First and foremost, there’s something you should understand: There’s no guarantee that any beer will age well. There are dozens of factors that affect a beer’s flavor, from storage temperature to light exposure to the type of bottle caps or corks used, and some beer styles just do not improve with age. Know that when a beer is released from the brewery, it’s ready to drink. We wait about a month between bottling and release to make sure carbonation and flavors are at their best, and the majority of our brews that would be good candidates for cellaring have already spent months aging in barrels, so they don’t need more time to taste awesome.

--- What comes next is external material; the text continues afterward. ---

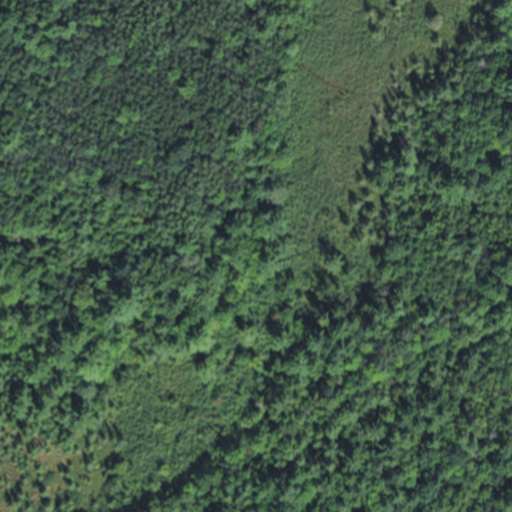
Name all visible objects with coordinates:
road: (353, 408)
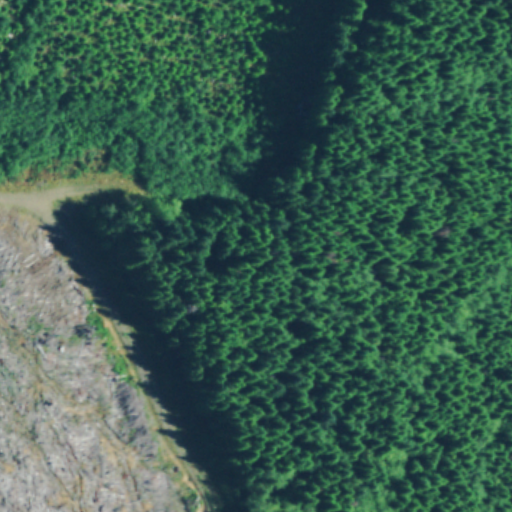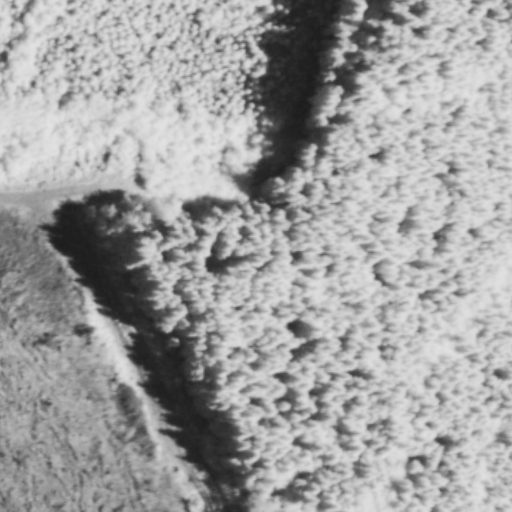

However! Beers can change in interesting ways with age, and if you’d like to squirrel away a few bottles for future tasting, there are a couple important things to keep in mind:

ABV

Lower alcohol beers tend to be more fragile, so those sessionable brews are best enjoyed fresh. There’s no clear line between ageable and un-ageable ABVs, but it’s a decent bet that anything under 6% isn’t going to get much better. This is part of the reason we don’t bottle Sweet Henrietta -- though “stout” may scream “age me,” at 3.6% ABV it’s best fresh. Meanwhile, our barrel aged Dubbels and Quadrupels should hold up beautifully over time. 

Hops

Hop character fades pretty quickly, so you should re-think saving any double IPAs. However, in some styles, fading hop character gives more subtle flavors a chance to shine. Belgian tripels and hoppier Trappist styles are a good example of this, and can taste like a completely different beer with time. In a good way.

Photo by Alex Vakulin

Photo by Alex Vakulin

Sours

It’s important to note that “sour” doesn’t always mean “ageable.” Lighter sour styles like goses and Berliner weisses are delicate, and lose their tart, crisp, refreshing character with time, becoming more subdued. The more complex sours, on the other hand, can evolve in interesting ways. Look for sours with brettanomyces or pediococcus in the mix if you're looking something to stash in your cellar. 

Storage

Storage conditions also play a big part in a beer’s age-ability. Though it’s convenient to toss a couple bottles in the back of the fridge for a while, a beer will only change with age if it’s warm enough for the yeast to continue fermenting -- between 50 and 60 degrees Fahrenheit is ideal for cellaring. Also keep in mind that light is damaging. Light makes hoppy brews skunky (which means they literally smell like skunk), and even beers that aren’t particularly hoppy will pick up some skunkiness if exposed to too much light too often. Your best bet is to look for a nice cool, dark spot in a closet, garage, or wine fridge if you’re fancy. Also, since most beers are capped instead of corked, you don't need to store bottles on their side, like wine. Store those beer bottles upright to minimize yeast sediment and keep too much of the beer from being exposed to air inside the bottle. 

With a little care, that beer you loved when it was first on tap in our tasting room might taste even better a year from now.